WHAT YOU ARE ASKED TO DO.
Each line containing the string "knee" should be copied out of the entries.

** Opening DATA EXCERPTS block **

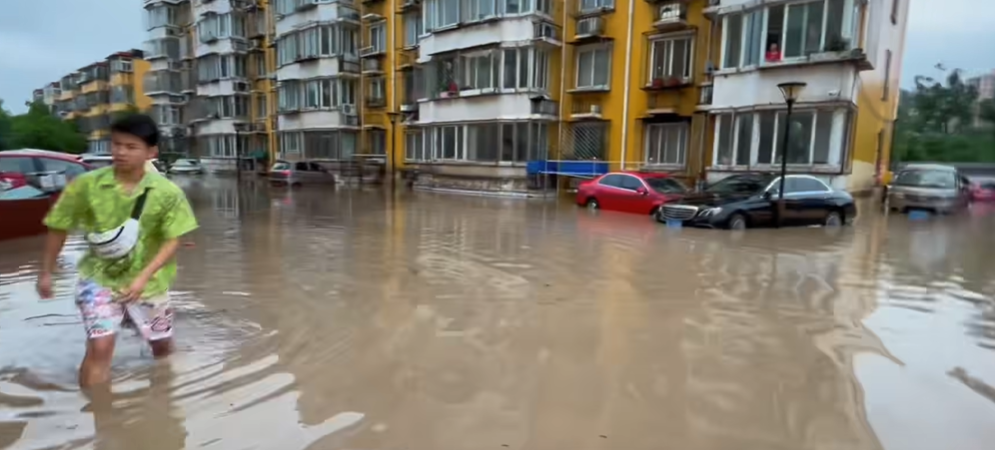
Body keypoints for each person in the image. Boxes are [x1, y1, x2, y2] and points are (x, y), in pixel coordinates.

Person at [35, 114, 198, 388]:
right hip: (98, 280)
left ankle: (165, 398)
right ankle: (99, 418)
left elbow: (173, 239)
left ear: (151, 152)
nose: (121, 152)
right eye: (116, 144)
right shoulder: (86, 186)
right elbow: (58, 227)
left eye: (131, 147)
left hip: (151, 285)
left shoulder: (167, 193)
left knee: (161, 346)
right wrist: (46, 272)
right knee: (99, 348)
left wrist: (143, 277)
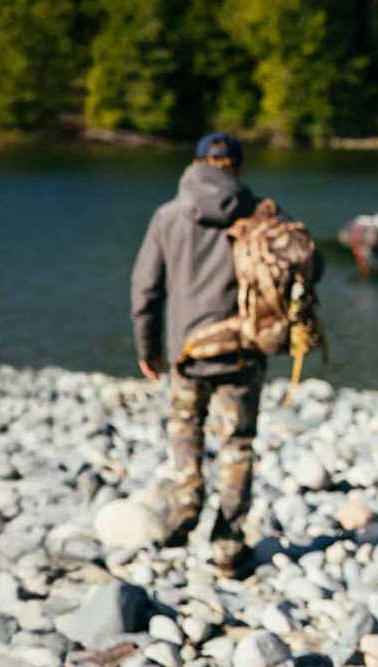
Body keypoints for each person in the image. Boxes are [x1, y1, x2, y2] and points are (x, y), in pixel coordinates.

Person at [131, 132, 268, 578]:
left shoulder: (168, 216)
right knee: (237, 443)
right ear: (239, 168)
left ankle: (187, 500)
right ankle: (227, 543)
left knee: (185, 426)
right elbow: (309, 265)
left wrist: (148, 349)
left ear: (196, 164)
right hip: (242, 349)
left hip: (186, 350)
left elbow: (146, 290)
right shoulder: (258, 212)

** Closing DATA EXCERPTS block **
** Opening DATA EXCERPTS block **

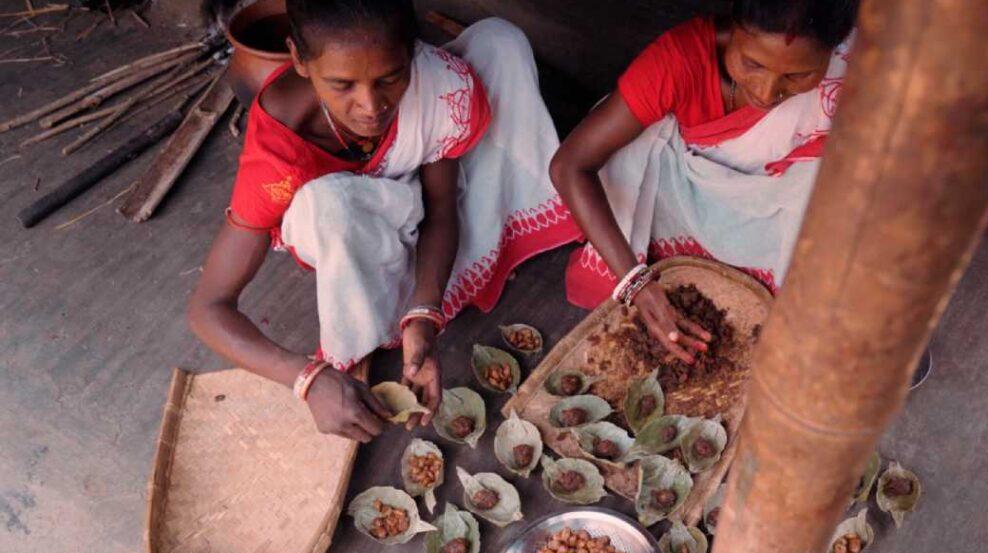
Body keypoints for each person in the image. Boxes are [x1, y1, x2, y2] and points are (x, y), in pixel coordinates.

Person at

** Closing DATA EXCERPTS block **
** Opening DATA EXCERPTS block **

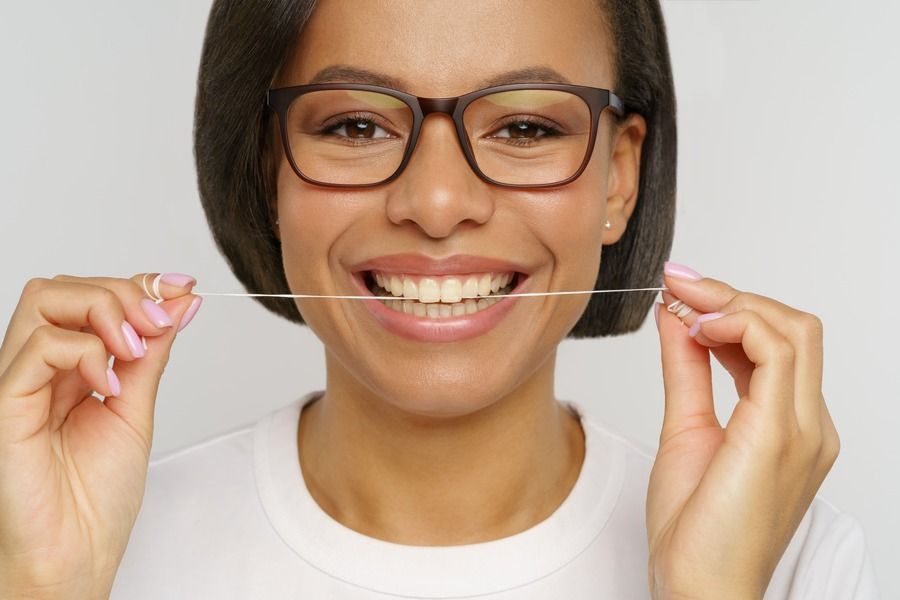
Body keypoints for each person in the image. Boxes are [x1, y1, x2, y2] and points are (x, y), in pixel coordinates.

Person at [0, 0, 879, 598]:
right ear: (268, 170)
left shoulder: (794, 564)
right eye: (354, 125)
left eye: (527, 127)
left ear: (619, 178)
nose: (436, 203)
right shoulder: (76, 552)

** Closing DATA EXCERPTS block **

YOUR RESPONSE.
left knee: (161, 346)
right knee: (99, 348)
right knee: (237, 443)
left knee: (185, 426)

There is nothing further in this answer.